While designing any AP workflow, the two questions you should ask yourself are:

  1. What is the human cost involved?
  2. What is my upgrade path?

With TAGGUN, you certainly save on the human cost:

  • You no longer need as many humans-in-the-loop now that TAGGUN's AI-powered engine makes frequent error correction and compatibility updates a thing of the past,
  • You save on hiring AI/ML specialists and infrastructure engineers of your own since TAGGUN lives entirely in the cloud as far as you're concerned; you merely interface with it. Your existing personnel are freed up to work on other projects and create value in other ways instead of being bogged down in data capture banalities.
  • You can still use real humans in the loop for more accuracy - and rapid fine-tuning of the learning model with TAGGUN's engineers - but remember, TAGGUN is a solution that learns and gets better. By virtue of AI, you'll see your error rates drop progressively the more you use it, and so will your need for humans in the loop.

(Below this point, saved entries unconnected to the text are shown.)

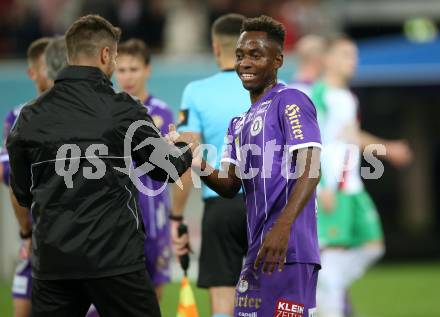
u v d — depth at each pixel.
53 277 16.12
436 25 48.62
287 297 16.34
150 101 23.27
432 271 42.53
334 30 48.00
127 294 16.19
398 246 46.09
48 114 16.44
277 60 17.17
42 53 21.86
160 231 22.34
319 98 29.09
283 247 15.61
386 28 48.94
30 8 47.69
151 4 48.28
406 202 46.94
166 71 41.50
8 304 32.38
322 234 28.62
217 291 21.16
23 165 16.69
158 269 22.55
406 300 34.44
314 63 32.91
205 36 48.53
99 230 16.05
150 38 48.00
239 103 21.17
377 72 42.66
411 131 46.03
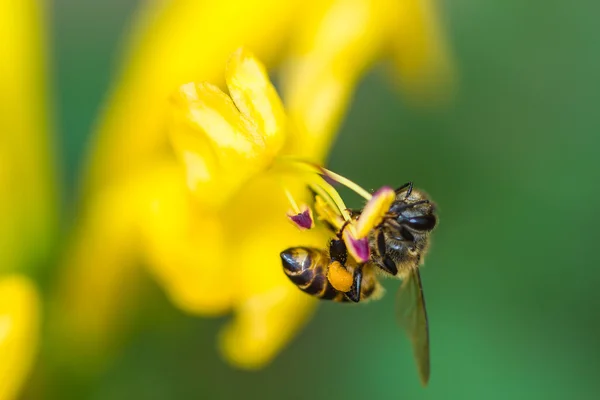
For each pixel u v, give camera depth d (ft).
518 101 0.75
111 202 0.64
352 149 0.74
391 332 0.73
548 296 0.74
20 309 0.63
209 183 0.59
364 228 0.59
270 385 0.73
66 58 0.75
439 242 0.74
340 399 0.73
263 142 0.59
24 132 0.64
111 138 0.64
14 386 0.62
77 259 0.65
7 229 0.64
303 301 0.63
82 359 0.66
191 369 0.71
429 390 0.72
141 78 0.64
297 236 0.63
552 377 0.72
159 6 0.64
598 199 0.74
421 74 0.69
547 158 0.75
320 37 0.64
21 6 0.64
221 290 0.63
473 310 0.73
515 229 0.74
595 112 0.75
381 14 0.65
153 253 0.63
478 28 0.75
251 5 0.63
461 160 0.75
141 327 0.66
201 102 0.59
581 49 0.75
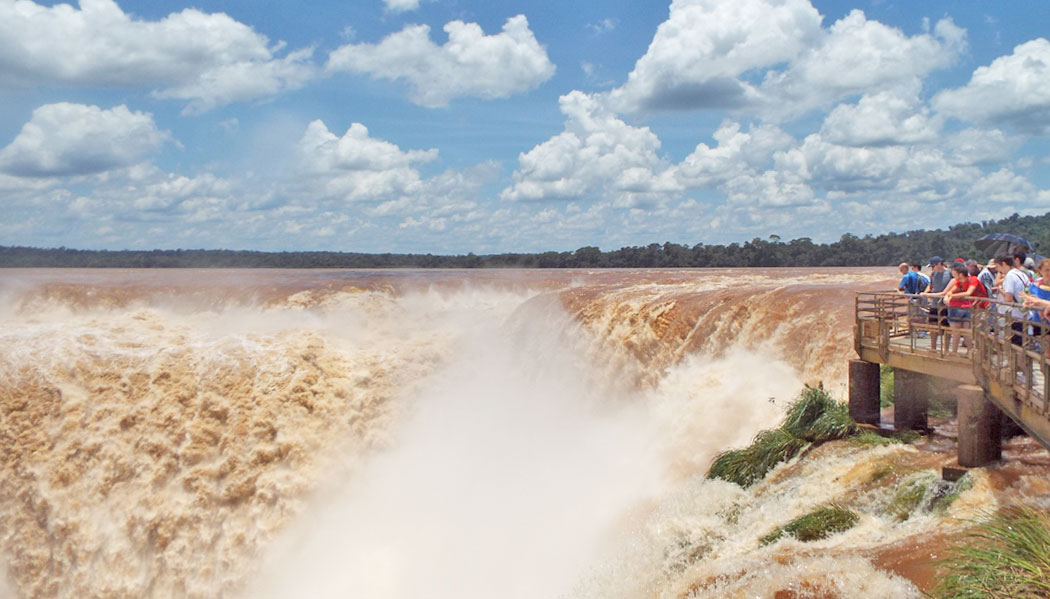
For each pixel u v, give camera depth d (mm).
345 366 25891
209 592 22047
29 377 24062
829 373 16484
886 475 10727
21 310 43656
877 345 12648
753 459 12898
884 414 13688
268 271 100375
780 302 20141
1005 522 7727
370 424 24906
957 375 10852
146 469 23031
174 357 25031
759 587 8328
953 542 8172
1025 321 8547
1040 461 9883
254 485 23016
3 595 22297
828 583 8039
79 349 25344
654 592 10133
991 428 9938
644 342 24109
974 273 13539
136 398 23875
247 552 22328
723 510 11844
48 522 22516
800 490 11297
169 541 22281
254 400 23938
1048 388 7852
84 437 23188
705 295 23984
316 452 23812
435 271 94375
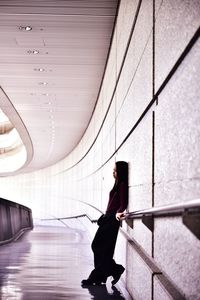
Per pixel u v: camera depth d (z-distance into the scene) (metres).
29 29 7.13
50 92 11.20
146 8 3.56
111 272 4.66
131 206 4.27
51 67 9.20
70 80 10.09
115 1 6.10
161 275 2.70
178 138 2.32
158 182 2.87
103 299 3.97
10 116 14.28
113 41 7.15
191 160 2.04
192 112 2.06
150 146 3.22
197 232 1.70
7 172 29.72
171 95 2.56
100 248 4.68
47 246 9.62
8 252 8.18
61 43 7.78
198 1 1.99
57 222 24.92
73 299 3.96
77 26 7.00
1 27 7.07
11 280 5.02
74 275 5.49
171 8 2.56
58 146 21.02
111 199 4.71
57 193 26.36
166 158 2.63
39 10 6.42
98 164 10.33
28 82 10.33
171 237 2.45
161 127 2.83
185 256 2.14
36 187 30.66
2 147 27.11
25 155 24.78
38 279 5.12
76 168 20.16
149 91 3.30
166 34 2.70
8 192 33.34
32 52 8.29
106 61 8.65
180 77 2.34
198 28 1.96
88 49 8.05
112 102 7.00
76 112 13.44
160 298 2.60
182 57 2.30
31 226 17.95
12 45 7.93
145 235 3.39
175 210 1.91
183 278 2.17
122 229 5.04
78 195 18.64
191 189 2.04
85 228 14.85
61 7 6.30
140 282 3.47
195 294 1.96
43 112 13.61
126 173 4.61
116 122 6.13
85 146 16.31
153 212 2.33
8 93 11.34
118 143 5.75
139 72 3.89
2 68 9.32
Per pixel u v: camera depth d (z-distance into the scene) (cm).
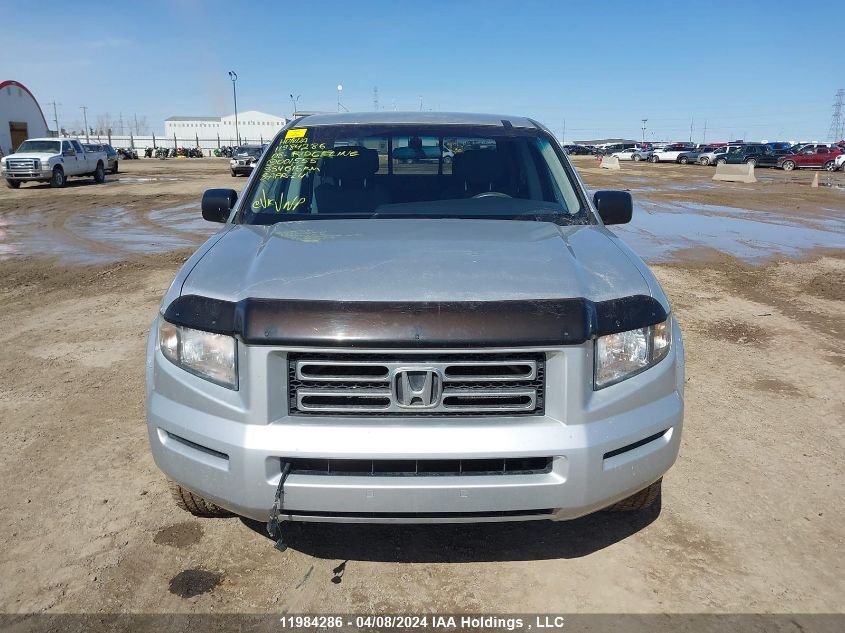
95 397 462
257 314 226
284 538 301
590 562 287
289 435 225
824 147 4297
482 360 224
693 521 318
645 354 248
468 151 366
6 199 2067
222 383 236
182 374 244
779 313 699
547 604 261
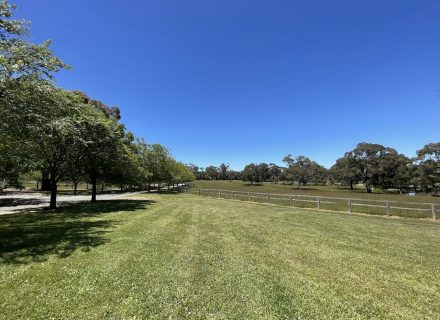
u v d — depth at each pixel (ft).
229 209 63.62
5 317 13.41
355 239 31.73
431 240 32.04
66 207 62.64
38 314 13.75
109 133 65.92
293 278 19.42
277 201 85.51
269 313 14.51
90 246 26.14
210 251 25.63
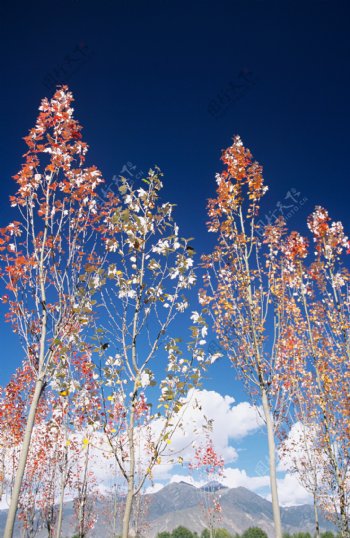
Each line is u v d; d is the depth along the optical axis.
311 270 14.28
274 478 9.65
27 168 8.67
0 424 15.55
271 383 10.70
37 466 16.92
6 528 6.27
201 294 11.56
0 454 17.02
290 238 13.85
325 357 13.91
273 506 9.40
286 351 11.60
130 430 6.75
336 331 13.69
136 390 6.93
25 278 8.36
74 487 16.94
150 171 8.67
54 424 9.39
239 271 11.39
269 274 12.00
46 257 8.37
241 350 11.01
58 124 9.27
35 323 8.28
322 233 14.56
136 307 7.49
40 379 7.49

And as for the future? Well, we're already living in the serverless era. Further technological improvements will give you access to even faster processing, and even more storage, even better bandwidth. Cloud-based OCRs like TAGGUN are only going to get faster, better, and more accurate, while Zonal/Template-based OCRs are already seeing bottlenecks going from local enterprises to even regional concerns. It's hard not to pick a winner here.

With this powerful combination of technologies, cloud-powered AP is set to become the de-facto standard going forward, and when that future arrives, with TAGGUN, you can rest easy knowing you're ready to face it.